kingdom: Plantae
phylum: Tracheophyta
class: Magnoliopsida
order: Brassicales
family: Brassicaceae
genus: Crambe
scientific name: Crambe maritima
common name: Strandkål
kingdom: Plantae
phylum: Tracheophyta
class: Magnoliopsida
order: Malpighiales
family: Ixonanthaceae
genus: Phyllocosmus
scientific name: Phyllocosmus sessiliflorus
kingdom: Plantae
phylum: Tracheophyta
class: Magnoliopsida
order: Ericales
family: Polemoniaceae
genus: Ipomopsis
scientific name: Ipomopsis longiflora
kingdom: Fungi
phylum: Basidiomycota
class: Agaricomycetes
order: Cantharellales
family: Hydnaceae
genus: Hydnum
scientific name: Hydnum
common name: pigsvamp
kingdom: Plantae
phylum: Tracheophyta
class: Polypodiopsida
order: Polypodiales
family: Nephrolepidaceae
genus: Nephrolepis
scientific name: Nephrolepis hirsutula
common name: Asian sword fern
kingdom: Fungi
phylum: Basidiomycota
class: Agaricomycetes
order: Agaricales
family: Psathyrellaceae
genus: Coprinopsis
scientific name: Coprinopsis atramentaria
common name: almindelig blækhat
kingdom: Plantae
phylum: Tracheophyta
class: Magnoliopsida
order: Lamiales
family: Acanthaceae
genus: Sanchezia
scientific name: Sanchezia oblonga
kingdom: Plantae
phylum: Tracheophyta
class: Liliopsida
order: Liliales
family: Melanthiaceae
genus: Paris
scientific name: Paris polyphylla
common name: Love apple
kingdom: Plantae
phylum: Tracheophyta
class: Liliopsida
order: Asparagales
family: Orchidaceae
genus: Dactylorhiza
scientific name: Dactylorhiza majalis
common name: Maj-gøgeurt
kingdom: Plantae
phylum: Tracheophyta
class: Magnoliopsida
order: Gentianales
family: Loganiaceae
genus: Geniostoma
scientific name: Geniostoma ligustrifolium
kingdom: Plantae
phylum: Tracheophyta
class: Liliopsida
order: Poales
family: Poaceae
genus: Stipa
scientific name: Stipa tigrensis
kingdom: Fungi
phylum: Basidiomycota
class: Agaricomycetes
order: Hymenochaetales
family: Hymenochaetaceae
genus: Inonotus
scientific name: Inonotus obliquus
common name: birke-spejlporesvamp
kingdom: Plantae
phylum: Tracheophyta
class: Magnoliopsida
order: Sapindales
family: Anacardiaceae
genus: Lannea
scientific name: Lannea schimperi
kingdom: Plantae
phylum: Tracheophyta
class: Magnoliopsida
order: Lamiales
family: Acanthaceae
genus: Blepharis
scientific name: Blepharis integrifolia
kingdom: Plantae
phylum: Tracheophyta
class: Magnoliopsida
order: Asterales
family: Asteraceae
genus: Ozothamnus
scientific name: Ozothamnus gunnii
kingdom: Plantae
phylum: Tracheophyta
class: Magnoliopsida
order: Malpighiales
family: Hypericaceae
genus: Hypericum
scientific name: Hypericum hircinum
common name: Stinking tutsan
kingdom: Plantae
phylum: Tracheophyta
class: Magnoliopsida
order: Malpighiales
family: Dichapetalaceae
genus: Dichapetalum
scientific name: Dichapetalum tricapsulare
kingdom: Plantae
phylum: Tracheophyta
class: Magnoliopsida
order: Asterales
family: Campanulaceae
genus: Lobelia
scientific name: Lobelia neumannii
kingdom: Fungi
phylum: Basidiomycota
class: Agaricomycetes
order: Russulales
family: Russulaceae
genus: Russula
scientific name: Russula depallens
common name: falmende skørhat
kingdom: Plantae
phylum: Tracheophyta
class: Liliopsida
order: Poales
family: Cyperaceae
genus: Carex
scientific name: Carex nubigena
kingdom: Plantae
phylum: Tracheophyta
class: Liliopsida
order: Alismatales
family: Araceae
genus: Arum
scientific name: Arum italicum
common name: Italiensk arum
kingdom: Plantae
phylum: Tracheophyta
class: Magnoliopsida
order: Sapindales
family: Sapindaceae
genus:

___

## [YOUR INSTRUCTIONS]
Change every "common name" to "vernacular name" in the lines of all the items above, and leave everything else unchanged.

## [EXERCISE RESPONSE]
kingdom: Plantae
phylum: Tracheophyta
class: Magnoliopsida
order: Brassicales
family: Brassicaceae
genus: Crambe
scientific name: Crambe maritima
vernacular name: Strandkål
kingdom: Plantae
phylum: Tracheophyta
class: Magnoliopsida
order: Malpighiales
family: Ixonanthaceae
genus: Phyllocosmus
scientific name: Phyllocosmus sessiliflorus
kingdom: Plantae
phylum: Tracheophyta
class: Magnoliopsida
order: Ericales
family: Polemoniaceae
genus: Ipomopsis
scientific name: Ipomopsis longiflora
kingdom: Fungi
phylum: Basidiomycota
class: Agaricomycetes
order: Cantharellales
family: Hydnaceae
genus: Hydnum
scientific name: Hydnum
vernacular name: pigsvamp
kingdom: Plantae
phylum: Tracheophyta
class: Polypodiopsida
order: Polypodiales
family: Nephrolepidaceae
genus: Nephrolepis
scientific name: Nephrolepis hirsutula
vernacular name: Asian sword fern
kingdom: Fungi
phylum: Basidiomycota
class: Agaricomycetes
order: Agaricales
family: Psathyrellaceae
genus: Coprinopsis
scientific name: Coprinopsis atramentaria
vernacular name: almindelig blækhat
kingdom: Plantae
phylum: Tracheophyta
class: Magnoliopsida
order: Lamiales
family: Acanthaceae
genus: Sanchezia
scientific name: Sanchezia oblonga
kingdom: Plantae
phylum: Tracheophyta
class: Liliopsida
order: Liliales
family: Melanthiaceae
genus: Paris
scientific name: Paris polyphylla
vernacular name: Love apple
kingdom: Plantae
phylum: Tracheophyta
class: Liliopsida
order: Asparagales
family: Orchidaceae
genus: Dactylorhiza
scientific name: Dactylorhiza majalis
vernacular name: Maj-gøgeurt
kingdom: Plantae
phylum: Tracheophyta
class: Magnoliopsida
order: Gentianales
family: Loganiaceae
genus: Geniostoma
scientific name: Geniostoma ligustrifolium
kingdom: Plantae
phylum: Tracheophyta
class: Liliopsida
order: Poales
family: Poaceae
genus: Stipa
scientific name: Stipa tigrensis
kingdom: Fungi
phylum: Basidiomycota
class: Agaricomycetes
order: Hymenochaetales
family: Hymenochaetaceae
genus: Inonotus
scientific name: Inonotus obliquus
vernacular name: birke-spejlporesvamp
kingdom: Plantae
phylum: Tracheophyta
class: Magnoliopsida
order: Sapindales
family: Anacardiaceae
genus: Lannea
scientific name: Lannea schimperi
kingdom: Plantae
phylum: Tracheophyta
class: Magnoliopsida
order: Lamiales
family: Acanthaceae
genus: Blepharis
scientific name: Blepharis integrifolia
kingdom: Plantae
phylum: Tracheophyta
class: Magnoliopsida
order: Asterales
family: Asteraceae
genus: Ozothamnus
scientific name: Ozothamnus gunnii
kingdom: Plantae
phylum: Tracheophyta
class: Magnoliopsida
order: Malpighiales
family: Hypericaceae
genus: Hypericum
scientific name: Hypericum hircinum
vernacular name: Stinking tutsan
kingdom: Plantae
phylum: Tracheophyta
class: Magnoliopsida
order: Malpighiales
family: Dichapetalaceae
genus: Dichapetalum
scientific name: Dichapetalum tricapsulare
kingdom: Plantae
phylum: Tracheophyta
class: Magnoliopsida
order: Asterales
family: Campanulaceae
genus: Lobelia
scientific name: Lobelia neumannii
kingdom: Fungi
phylum: Basidiomycota
class: Agaricomycetes
order: Russulales
family: Russulaceae
genus: Russula
scientific name: Russula depallens
vernacular name: falmende skørhat
kingdom: Plantae
phylum: Tracheophyta
class: Liliopsida
order: Poales
family: Cyperaceae
genus: Carex
scientific name: Carex nubigena
kingdom: Plantae
phylum: Tracheophyta
class: Liliopsida
order: Alismatales
family: Araceae
genus: Arum
scientific name: Arum italicum
vernacular name: Italiensk arum
kingdom: Plantae
phylum: Tracheophyta
class: Magnoliopsida
order: Sapindales
family: Sapindaceae
genus:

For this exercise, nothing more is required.